Nate Johnson with the Minnesota Department of Transportation is responsible for roadside vegetation management and construction impacts on them. He credits Day and West with saving the plants by bringing their existence to the department's attention. Due to their location, it's entirely possible that the site would have been flattened by bulldozers without anyone being aware of their presence.

Johnson said that when rare or endangered species are impacted, and it is possible to safely transport them, MnDOT will do so as much as possible.

Day and West were joined at their once-secret location last September by Johnson and others from Prairie Woods ELC, Sibley State Park and the Nature Conservancy. They dug up the plants and divided them up for transplanting.
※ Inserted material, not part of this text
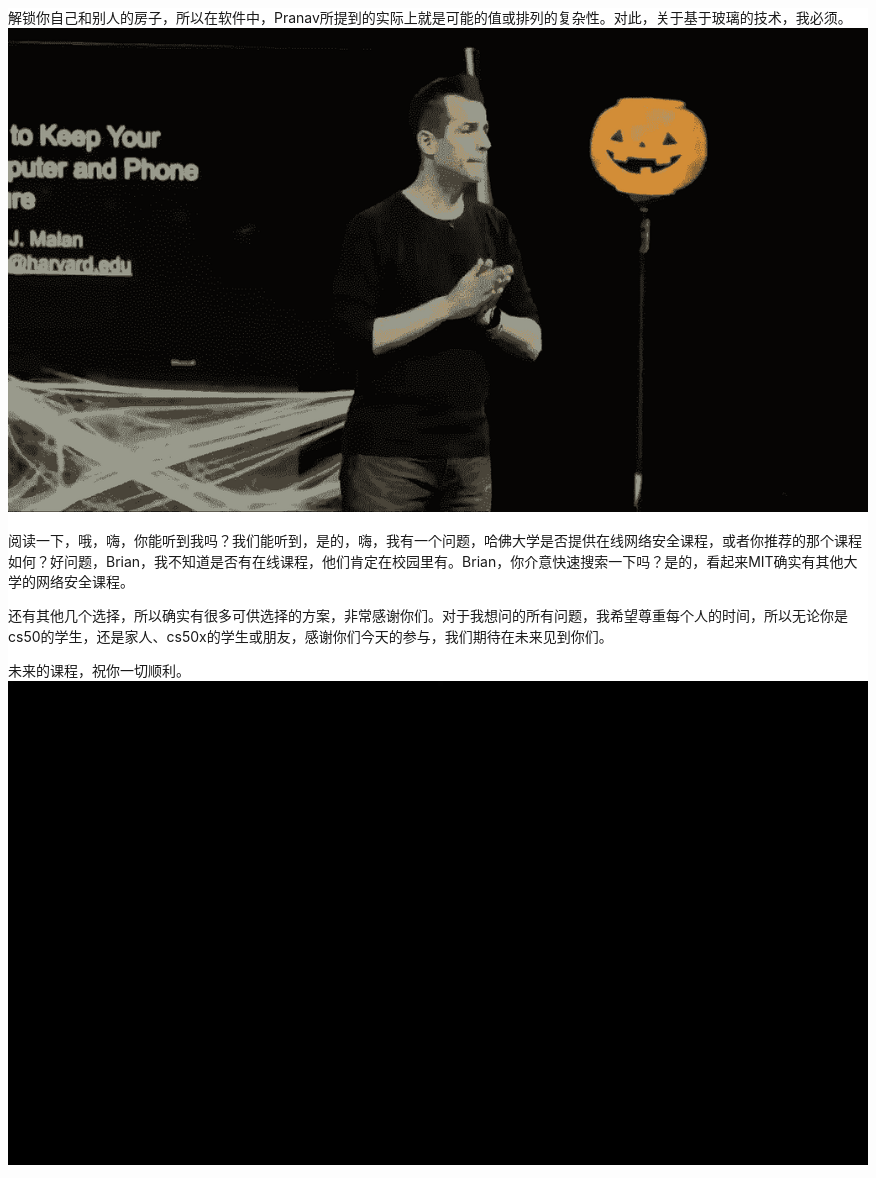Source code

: 解锁你自己和别人的房子，所以在软件中，Pranav所提到的实际上就是可能的值或排列的复杂性。对此，关于基于玻璃的技术，我必须。![](img/1640fde899975b31be8bfdc31ceb2f81_270.png)

阅读一下，哦，嗨，你能听到我吗？我们能听到，是的，嗨，我有一个问题，哈佛大学是否提供在线网络安全课程，或者你推荐的那个课程如何？好问题，Brian，我不知道是否有在线课程，他们肯定在校园里有。Brian，你介意快速搜索一下吗？是的，看起来MIT确实有其他大学的网络安全课程。

还有其他几个选择，所以确实有很多可供选择的方案，非常感谢你们。对于我想问的所有问题，我希望尊重每个人的时间，所以无论你是cs50的学生，还是家人、cs50x的学生或朋友，感谢你们今天的参与，我们期待在未来见到你们。

未来的课程，祝你一切顺利。![](img/1640fde899975b31be8bfdc31ceb2f81_272.png)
Johnson visited the plants at Sibley State Park on Wednesday to see how they are faring. Some still survive, but a portion of the transplanted plants could not be seen. He suspects that deer may have browsed on them.

He is waiting for word from the Nature Conservancy on how their transplanted plants are doing on prairie lands they manage.

The two women said they are happy to know that the plants are survivors, although they wish the original site itself could have been protected.

West admits to mixed feelings about the highway project itself. She hopes the improved road delivers on the promise for improved safety. Her grandson, Nathaniel Shumaker, 11, of New London, died April 25, 2018 in an accident on the highway.

The political agreement that made funding possible for this project was made on Green Lake when fishing guide Kelly Morrel made an emotional appeal for a safer Highway 23 just days after attending Shumaker's funeral. Morrel's boat mates were Gov. Dayton and Representative Melissa Hortman, DFL-Brooklyn Park, and Republican leaders in the legislature, Senator Paul Gazelka, R-Nisswa, and Representative Kurt Daudt, R-Crown.

The women have been back to the site recently before work starts on it. They found another 13 Showy Lady's Slippers growing around the perimeters of the excavated plants. While the Showy Lady's Slippers are being saved, this site and others along the new highway path includes a wide variety of native, flowering prairie plants.

Their hope now is that saving the Showy Lady's Slippers will help promote more awareness and appreciation by all of us for what we are losing, and hopefully, to save what remains. We have a lot of natural gifts like these that we do not always recognize, explained Day.